The third is the platform HiredScore, that was recently acquired by Workday. Founded in 2012, the HiredScore team built tools to help identify “fit” between individuals and jobs, and tuned its AI to be highly explainable, unbiased, and very easy to use. It took Athena Karp and the team a few years to nail down the use-cases and user interface but now HiredScore is considered one of the most powerful recruitment “orchestration” tools in the market, and is also used for internal hiring and many other applications. Every customer I talk with tells me it’s essential and saves them months of manual, error-prone effort.
The fourth is the platform Eightfold, which was invented in 2016 as a way to build “Google-scale” matching between job seekers and jobs. Through many years of engineering, product management, and ongoing sales process the company has become the leader in a new space called “Talent Intelligence,” now a billion dollar rapid-growing category. The company is about ten years old and now has some of the world’s largest companies building their hiring, career management, and talent management processes using AI. Companies like EY, Bayer, and Chevron now use it for all their strategic talent programs.
Each of these vendors, including others like Gloat, Sana, Arist, Lightcast, Draup, Uplimit, Firstup, and hundreds of others have patiently taken the power of Generative AI and applied it with laser precision to their solutions. Each of these companies is different, and as we work with them we see lightning bolts of innovation: not in AI itself, but in finding new ways to solve problems and do what I call “crawling up the value curve.”
This is the path for AI in the coming years. As with all new technologies, the “trough of disappointment” is always followed by the “bowling pin” of hitting the nail on the head. Innovators, entrepreneurs, and startup founders are the ones who will take GenAI and apply it in unique ways to solve problems. And soon enough, “AI-powered” will be a phrase we barely even need to say.

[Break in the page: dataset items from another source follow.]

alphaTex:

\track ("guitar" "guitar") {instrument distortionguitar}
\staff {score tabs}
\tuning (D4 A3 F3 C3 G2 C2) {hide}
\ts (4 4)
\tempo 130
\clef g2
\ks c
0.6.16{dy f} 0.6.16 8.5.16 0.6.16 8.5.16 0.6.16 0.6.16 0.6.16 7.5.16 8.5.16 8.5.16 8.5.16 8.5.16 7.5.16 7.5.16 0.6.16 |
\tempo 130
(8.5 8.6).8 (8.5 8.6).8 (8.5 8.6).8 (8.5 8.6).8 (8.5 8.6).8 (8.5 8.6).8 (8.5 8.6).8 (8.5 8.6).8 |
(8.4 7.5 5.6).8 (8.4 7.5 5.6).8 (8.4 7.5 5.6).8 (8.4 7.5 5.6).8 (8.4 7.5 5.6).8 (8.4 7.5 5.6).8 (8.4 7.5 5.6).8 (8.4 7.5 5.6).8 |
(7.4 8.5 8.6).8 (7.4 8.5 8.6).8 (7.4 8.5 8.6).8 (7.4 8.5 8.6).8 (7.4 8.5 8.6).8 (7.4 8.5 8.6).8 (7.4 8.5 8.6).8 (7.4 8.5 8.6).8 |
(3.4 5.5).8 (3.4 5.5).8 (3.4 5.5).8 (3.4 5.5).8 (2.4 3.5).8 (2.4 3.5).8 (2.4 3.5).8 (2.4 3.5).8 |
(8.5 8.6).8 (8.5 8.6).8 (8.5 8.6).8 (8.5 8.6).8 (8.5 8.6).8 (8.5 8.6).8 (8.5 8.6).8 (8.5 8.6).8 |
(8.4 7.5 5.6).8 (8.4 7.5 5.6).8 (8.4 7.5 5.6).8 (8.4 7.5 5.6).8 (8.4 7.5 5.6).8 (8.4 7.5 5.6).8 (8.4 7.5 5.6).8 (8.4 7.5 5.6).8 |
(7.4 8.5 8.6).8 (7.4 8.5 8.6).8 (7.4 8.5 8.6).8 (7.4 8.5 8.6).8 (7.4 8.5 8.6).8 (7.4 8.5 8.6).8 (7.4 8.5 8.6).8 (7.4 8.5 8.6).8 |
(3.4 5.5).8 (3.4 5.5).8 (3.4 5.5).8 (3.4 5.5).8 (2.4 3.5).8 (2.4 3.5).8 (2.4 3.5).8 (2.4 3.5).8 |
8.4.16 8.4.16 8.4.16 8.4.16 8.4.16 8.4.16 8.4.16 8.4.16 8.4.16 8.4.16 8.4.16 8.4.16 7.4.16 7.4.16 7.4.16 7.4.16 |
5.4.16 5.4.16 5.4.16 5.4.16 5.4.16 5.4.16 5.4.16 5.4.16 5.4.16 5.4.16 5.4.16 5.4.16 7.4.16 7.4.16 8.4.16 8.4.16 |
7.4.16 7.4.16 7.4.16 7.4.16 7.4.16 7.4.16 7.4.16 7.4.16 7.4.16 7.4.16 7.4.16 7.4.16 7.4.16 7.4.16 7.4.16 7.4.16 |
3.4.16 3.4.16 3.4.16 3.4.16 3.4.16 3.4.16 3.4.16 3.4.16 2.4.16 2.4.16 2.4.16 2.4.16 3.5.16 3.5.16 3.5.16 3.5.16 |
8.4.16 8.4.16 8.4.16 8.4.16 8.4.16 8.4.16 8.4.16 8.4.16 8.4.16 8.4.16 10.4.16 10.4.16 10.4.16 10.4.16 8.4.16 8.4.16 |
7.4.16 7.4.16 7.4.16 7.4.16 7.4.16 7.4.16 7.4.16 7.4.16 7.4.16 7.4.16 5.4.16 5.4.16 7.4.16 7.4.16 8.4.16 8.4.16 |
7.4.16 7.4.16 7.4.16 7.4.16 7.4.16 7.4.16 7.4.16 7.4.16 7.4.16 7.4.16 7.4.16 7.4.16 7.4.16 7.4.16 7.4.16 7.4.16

The Best Solutions Will Be Narrow Not Wide
GenAI solutions require a large “platform” of data, infrastructure, and software. That alone is not where the value resides. Rather, the big productivity advantages come after years of effort, focusing the data sets and working with customers to find the features, UI designs, and data sets that add enormous value. And we are still in the early stages.
If you want to learn more about HR Technology and AI, join me at the HR Technology Conference on September 24-25 in Vegas, or at Unleash in Paris in October 16-17. While I can’t predict who will win the core AI platform game (Microsoft, OpenAI, Google, Meta, Amazon will fight it out), I can predicts this: Generative AI will deliver massive improvements in business productivity. You just have to shop around a bit and wait for just the right solutions to arrive.